Liban : les tensions communautaires ravivées par la guerre
Jdeidet Marjayoun, localité à majorité chrétienne, figure parmi plusieurs villes et villages situés à la périphérie de la zone du sud du Liban occupée par l’armée israélienne et visités par l’Associated Press dans le cadre de son reportage sur le conflit opposant Israël au Hezbollah. Fin mai, l’armée israélienne a mené une opération à Dibbine, où elle a affronté des combattants du Hezbollah pendant plusieurs jours avant de se retirer au début du mois de juin.
Selon plusieurs habitants et responsables locaux, les autorités israéliennes ont conditionné le maintien des populations dans certaines localités au refus d’accueillir des déplacés chiites ayant fui les zones de combat. Ceux qui ne respectaient pas cette consigne s’exposaient à des représailles.
À Qlayaa, la maison d’un habitant aurait ainsi été bombardée après qu’il eut hébergé dans son verger un ami originaire d’un village chiite, selon le maire de la localité. Face à ces pressions, plusieurs résidents ont demandé à des déplacés de quitter les lieux.
La municipalité de Jdeidet Marjayoun affirme également avoir reçu des appels des autorités israéliennes l’avertissant de ne pas accueillir de déplacés chiites ni de combattants du Hezbollah. Quelques semaines plus tard, un nouvel avertissement aurait indiqué que la ville pourrait être évacuée ou exposée à des risques accrus si des personnes extérieures à la commune continuaient d’y être hébergées.
Cette situation ravive de vieux traumatismes dans une région marquée par l’occupation israélienne du Sud-Liban entre 1982 et 2000. À l’époque, le secteur constituait l’un des principaux bastions de l’Armée du Liban Sud, une milice alliée à Israël.
Après le retrait israélien, certains membres de cette force ont trouvé refuge en Israël tandis que d’autres ont été jugés au Liban.
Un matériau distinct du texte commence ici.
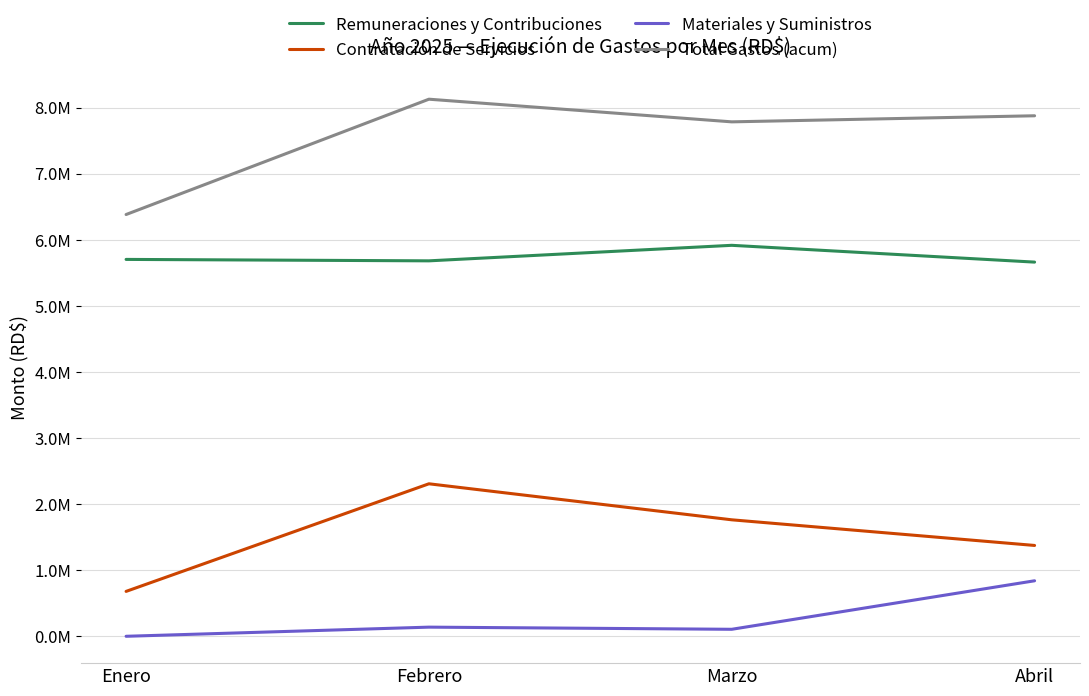

Is this an area chart (filled region under the line)?

No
Plus de deux décennies après, les blessures liées à cette période demeurent vives.
Aujourd’hui, certains habitants redoutent d’être assimilés à tort aux collaborateurs de l’époque simplement parce qu’ils ont choisi de rester dans leurs villages. D’autres craignent d’avoir été pris pour cible par les tirs de roquettes du Hezbollah en raison de leur proximité avec les zones contrôlées par Israël.